=== TO DO ===
Copy out the lines of each entry below word for word, without changing any of them.

Entries from a collection
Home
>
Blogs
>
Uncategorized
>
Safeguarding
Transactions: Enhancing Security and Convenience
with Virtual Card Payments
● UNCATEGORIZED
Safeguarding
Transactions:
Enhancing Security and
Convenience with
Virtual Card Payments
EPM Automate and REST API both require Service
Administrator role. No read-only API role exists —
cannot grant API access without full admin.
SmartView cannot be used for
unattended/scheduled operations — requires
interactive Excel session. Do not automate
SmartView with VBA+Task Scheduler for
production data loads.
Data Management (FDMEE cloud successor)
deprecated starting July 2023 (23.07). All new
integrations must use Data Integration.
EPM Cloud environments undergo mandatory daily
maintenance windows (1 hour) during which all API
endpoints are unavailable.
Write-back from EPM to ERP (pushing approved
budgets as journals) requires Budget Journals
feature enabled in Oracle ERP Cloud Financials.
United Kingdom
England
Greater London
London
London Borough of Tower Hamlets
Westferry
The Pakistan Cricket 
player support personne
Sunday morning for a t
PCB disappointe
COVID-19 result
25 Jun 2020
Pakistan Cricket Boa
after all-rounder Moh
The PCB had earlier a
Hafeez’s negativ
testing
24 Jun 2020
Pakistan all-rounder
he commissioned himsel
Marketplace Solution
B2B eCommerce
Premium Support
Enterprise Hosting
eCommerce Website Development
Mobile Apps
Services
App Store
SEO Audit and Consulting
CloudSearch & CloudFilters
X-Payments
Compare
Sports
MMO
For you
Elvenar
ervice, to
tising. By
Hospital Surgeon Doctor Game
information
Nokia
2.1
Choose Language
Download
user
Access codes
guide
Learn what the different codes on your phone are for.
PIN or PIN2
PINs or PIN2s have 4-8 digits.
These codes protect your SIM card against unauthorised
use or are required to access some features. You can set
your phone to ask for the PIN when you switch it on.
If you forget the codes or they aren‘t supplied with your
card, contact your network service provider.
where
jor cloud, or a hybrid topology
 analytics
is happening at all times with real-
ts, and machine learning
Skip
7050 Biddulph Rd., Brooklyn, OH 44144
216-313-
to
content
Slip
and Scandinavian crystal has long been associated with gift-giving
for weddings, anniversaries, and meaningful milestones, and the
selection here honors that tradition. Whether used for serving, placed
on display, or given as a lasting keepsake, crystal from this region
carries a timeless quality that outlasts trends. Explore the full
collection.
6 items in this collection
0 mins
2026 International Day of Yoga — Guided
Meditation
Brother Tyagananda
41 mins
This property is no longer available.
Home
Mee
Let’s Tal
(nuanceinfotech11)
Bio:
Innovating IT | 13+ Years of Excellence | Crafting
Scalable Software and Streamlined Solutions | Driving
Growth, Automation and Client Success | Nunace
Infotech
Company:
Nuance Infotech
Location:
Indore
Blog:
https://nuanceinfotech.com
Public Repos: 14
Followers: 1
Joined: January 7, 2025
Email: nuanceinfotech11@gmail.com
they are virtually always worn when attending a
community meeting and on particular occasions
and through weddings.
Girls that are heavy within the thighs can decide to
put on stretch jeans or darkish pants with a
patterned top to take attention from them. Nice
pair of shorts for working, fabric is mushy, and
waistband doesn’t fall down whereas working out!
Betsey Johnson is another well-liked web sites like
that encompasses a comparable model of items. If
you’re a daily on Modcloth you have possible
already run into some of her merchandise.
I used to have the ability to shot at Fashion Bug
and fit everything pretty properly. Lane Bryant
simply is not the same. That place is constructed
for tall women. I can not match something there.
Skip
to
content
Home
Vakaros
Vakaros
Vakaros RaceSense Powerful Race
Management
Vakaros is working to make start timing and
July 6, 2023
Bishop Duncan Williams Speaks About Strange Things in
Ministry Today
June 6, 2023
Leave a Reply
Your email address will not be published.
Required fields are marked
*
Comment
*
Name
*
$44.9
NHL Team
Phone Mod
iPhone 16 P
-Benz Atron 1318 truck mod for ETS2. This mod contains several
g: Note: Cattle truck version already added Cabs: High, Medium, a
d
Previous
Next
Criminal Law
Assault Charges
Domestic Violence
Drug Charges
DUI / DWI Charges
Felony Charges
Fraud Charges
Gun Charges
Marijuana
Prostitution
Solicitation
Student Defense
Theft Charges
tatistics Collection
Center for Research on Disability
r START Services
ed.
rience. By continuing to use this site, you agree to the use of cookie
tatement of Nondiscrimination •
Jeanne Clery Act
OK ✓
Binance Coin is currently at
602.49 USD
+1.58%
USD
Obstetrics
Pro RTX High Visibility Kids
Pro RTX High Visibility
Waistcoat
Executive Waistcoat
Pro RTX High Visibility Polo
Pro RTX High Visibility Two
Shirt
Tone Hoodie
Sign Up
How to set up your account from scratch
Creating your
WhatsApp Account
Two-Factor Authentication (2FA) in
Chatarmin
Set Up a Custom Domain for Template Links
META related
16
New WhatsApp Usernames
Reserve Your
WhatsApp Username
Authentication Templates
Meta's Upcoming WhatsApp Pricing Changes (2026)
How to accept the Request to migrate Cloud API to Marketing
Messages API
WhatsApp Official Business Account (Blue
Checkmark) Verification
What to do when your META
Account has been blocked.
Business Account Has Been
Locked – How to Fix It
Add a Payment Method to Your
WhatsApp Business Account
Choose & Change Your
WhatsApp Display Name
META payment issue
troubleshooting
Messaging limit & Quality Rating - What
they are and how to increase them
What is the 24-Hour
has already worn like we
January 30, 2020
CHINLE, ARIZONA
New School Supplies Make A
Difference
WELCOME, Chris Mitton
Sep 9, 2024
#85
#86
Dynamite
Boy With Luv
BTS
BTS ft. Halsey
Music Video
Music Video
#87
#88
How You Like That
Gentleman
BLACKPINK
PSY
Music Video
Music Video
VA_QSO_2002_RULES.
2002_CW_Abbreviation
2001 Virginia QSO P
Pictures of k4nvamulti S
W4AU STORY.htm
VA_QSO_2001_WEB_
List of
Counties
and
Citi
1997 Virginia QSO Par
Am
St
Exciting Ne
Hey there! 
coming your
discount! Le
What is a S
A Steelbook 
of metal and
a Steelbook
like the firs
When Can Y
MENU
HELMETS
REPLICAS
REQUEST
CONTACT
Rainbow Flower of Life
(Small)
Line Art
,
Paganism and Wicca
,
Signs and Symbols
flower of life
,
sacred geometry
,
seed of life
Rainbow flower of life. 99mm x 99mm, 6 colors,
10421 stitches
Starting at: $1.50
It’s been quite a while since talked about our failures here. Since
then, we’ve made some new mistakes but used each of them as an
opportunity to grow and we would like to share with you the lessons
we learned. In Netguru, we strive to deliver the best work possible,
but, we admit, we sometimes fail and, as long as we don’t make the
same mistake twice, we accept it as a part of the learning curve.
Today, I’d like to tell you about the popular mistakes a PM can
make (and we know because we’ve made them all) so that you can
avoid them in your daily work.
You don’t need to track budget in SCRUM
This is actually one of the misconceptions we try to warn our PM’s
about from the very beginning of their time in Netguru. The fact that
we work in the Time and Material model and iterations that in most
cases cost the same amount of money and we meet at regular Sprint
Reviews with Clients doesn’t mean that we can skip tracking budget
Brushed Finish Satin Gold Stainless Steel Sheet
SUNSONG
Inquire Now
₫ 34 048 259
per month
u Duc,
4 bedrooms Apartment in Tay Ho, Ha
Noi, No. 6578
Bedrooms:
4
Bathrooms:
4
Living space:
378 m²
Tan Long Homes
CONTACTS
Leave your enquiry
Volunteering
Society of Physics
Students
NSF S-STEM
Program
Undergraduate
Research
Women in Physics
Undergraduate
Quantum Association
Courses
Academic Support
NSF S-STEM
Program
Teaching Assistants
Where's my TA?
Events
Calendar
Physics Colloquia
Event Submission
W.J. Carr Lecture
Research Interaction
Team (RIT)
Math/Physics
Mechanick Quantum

=== SOLUTION FOR THIS PROBLEM ===
Home
>
Blogs
>
Uncategorized
>
Safeguarding
Transactions: Enhancing Security and Convenience
with Virtual Card Payments
● UNCATEGORIZED
Safeguarding
Transactions:
Enhancing Security and
Convenience with
Virtual Card Payments
EPM Automate and REST API both require Service
Administrator role. No read-only API role exists —
cannot grant API access without full admin.
SmartView cannot be used for
unattended/scheduled operations — requires
interactive Excel session. Do not automate
SmartView with VBA+Task Scheduler for
production data loads.
Data Management (FDMEE cloud successor)
deprecated starting July 2023 (23.07). All new
integrations must use Data Integration.
EPM Cloud environments undergo mandatory daily
maintenance windows (1 hour) during which all API
endpoints are unavailable.
Write-back from EPM to ERP (pushing approved
budgets as journals) requires Budget Journals
feature enabled in Oracle ERP Cloud Financials.
United Kingdom
England
Greater London
London
London Borough of Tower Hamlets
Westferry
The Pakistan Cricket 
player support personne
Sunday morning for a t
PCB disappointe
COVID-19 result
25 Jun 2020
Pakistan Cricket Boa
after all-rounder Moh
The PCB had earlier a
Hafeez’s negativ
testing
24 Jun 2020
Pakistan all-rounder
he commissioned himsel
Marketplace Solution
B2B eCommerce
Premium Support
Enterprise Hosting
eCommerce Website Development
Mobile Apps
Services
App Store
SEO Audit and Consulting
CloudSearch & CloudFilters
X-Payments
Compare
Sports
MMO
For you
Elvenar
ervice, to
tising. By
Hospital Surgeon Doctor Game
information
Nokia
2.1
Choose Language
Download
user
Access codes
guide
Learn what the different codes on your phone are for.
PIN or PIN2
PINs or PIN2s have 4-8 digits.
These codes protect your SIM card against unauthorised
use or are required to access some features. You can set
your phone to ask for the PIN when you switch it on.
If you forget the codes or they aren‘t supplied with your
card, contact your network service provider.
where
jor cloud, or a hybrid topology
 analytics
is happening at all times with real-
ts, and machine learning
Skip
7050 Biddulph Rd., Brooklyn, OH 44144
216-313-
to
content
Slip
and Scandinavian crystal has long been associated with gift-giving
for weddings, anniversaries, and meaningful milestones, and the
selection here honors that tradition. Whether used for serving, placed
on display, or given as a lasting keepsake, crystal from this region
carries a timeless quality that outlasts trends. Explore the full
collection.
6 items in this collection
0 mins
2026 International Day of Yoga — Guided
Meditation
Brother Tyagananda
41 mins
This property is no longer available.
Home
Mee
Let’s Tal
(nuanceinfotech11)
Bio:
Innovating IT | 13+ Years of Excellence | Crafting
Scalable Software and Streamlined Solutions | Driving
Growth, Automation and Client Success | Nunace
Infotech
Company:
Nuance Infotech
Location:
Indore
Blog:
https://nuanceinfotech.com
Public Repos: 14
Followers: 1
Joined: January 7, 2025
Email: nuanceinfotech11@gmail.com
they are virtually always worn when attending a
community meeting and on particular occasions
and through weddings.
Girls that are heavy within the thighs can decide to
put on stretch jeans or darkish pants with a
patterned top to take attention from them. Nice
pair of shorts for working, fabric is mushy, and
waistband doesn’t fall down whereas working out!
Betsey Johnson is another well-liked web sites like
that encompasses a comparable model of items. If
you’re a daily on Modcloth you have possible
already run into some of her merchandise.
I used to have the ability to shot at Fashion Bug
and fit everything pretty properly. Lane Bryant
simply is not the same. That place is constructed
for tall women. I can not match something there.
Skip
to
content
Home
Vakaros
Vakaros
Vakaros RaceSense Powerful Race
Management
Vakaros is working to make start timing and
July 6, 2023
Bishop Duncan Williams Speaks About Strange Things in
Ministry Today
June 6, 2023
Leave a Reply
Your email address will not be published.
Required fields are marked
*
Comment
*
Name
*
$44.9
NHL Team
Phone Mod
iPhone 16 P
-Benz Atron 1318 truck mod for ETS2. This mod contains several
g: Note: Cattle truck version already added Cabs: High, Medium, a
d
Previous
Next
Criminal Law
Assault Charges
Domestic Violence
Drug Charges
DUI / DWI Charges
Felony Charges
Fraud Charges
Gun Charges
Marijuana
Prostitution
Solicitation
Student Defense
Theft Charges
tatistics Collection
Center for Research on Disability
r START Services
ed.
rience. By continuing to use this site, you agree to the use of cookie
tatement of Nondiscrimination •
Jeanne Clery Act
OK ✓
Binance Coin is currently at
602.49 USD
+1.58%
USD
Obstetrics
Pro RTX High Visibility Kids
Pro RTX High Visibility
Waistcoat
Executive Waistcoat
Pro RTX High Visibility Polo
Pro RTX High Visibility Two
Shirt
Tone Hoodie
Sign Up
How to set up your account from scratch
Creating your
WhatsApp Account
Two-Factor Authentication (2FA) in
Chatarmin
Set Up a Custom Domain for Template Links
META related
16
New WhatsApp Usernames
Reserve Your
WhatsApp Username
Authentication Templates
Meta's Upcoming WhatsApp Pricing Changes (2026)
How to accept the Request to migrate Cloud API to Marketing
Messages API
WhatsApp Official Business Account (Blue
Checkmark) Verification
What to do when your META
Account has been blocked.
Business Account Has Been
Locked – How to Fix It
Add a Payment Method to Your
WhatsApp Business Account
Choose & Change Your
WhatsApp Display Name
META payment issue
troubleshooting
Messaging limit & Quality Rating - What
they are and how to increase them
What is the 24-Hour
has already worn like we
January 30, 2020
CHINLE, ARIZONA
New School Supplies Make A
Difference
WELCOME, Chris Mitton
Sep 9, 2024
#85
#86
Dynamite
Boy With Luv
BTS
BTS ft. Halsey
Music Video
Music Video
#87
#88
How You Like That
Gentleman
BLACKPINK
PSY
Music Video
Music Video
VA_QSO_2002_RULES.
2002_CW_Abbreviation
2001 Virginia QSO P
Pictures of k4nvamulti S
W4AU STORY.htm
VA_QSO_2001_WEB_
List of
Counties
and
Citi
1997 Virginia QSO Par
Am
St
Exciting Ne
Hey there! 
coming your
discount! Le
What is a S
A Steelbook 
of metal and
a Steelbook
like the firs
When Can Y
MENU
HELMETS
REPLICAS
REQUEST
CONTACT
Rainbow Flower of Life
(Small)
Line Art
,
Paganism and Wicca
,
Signs and Symbols
flower of life
,
sacred geometry
,
seed of life
Rainbow flower of life. 99mm x 99mm, 6 colors,
10421 stitches
Starting at: $1.50
It’s been quite a while since talked about our failures here. Since
then, we’ve made some new mistakes but used each of them as an
opportunity to grow and we would like to share with you the lessons
we learned. In Netguru, we strive to deliver the best work possible,
but, we admit, we sometimes fail and, as long as we don’t make the
same mistake twice, we accept it as a part of the learning curve.
Today, I’d like to tell you about the popular mistakes a PM can
make (and we know because we’ve made them all) so that you can
avoid them in your daily work.
You don’t need to track budget in SCRUM
This is actually one of the misconceptions we try to warn our PM’s
about from the very beginning of their time in Netguru. The fact that
we work in the Time and Material model and iterations that in most
cases cost the same amount of money and we meet at regular Sprint
Reviews with Clients doesn’t mean that we can skip tracking budget
Brushed Finish Satin Gold Stainless Steel Sheet
SUNSONG
Inquire Now
₫ 34 048 259
per month
u Duc,
4 bedrooms Apartment in Tay Ho, Ha
Noi, No. 6578
Bedrooms:
4
Bathrooms:
4
Living space:
378 m²
Tan Long Homes
CONTACTS
Leave your enquiry
Volunteering
Society of Physics
Students
NSF S-STEM
Program
Undergraduate
Research
Women in Physics
Undergraduate
Quantum Association
Courses
Academic Support
NSF S-STEM
Program
Teaching Assistants
Where's my TA?
Events
Calendar
Physics Colloquia
Event Submission
W.J. Carr Lecture
Research Interaction
Team (RIT)
Math/Physics
Mechanick Quantum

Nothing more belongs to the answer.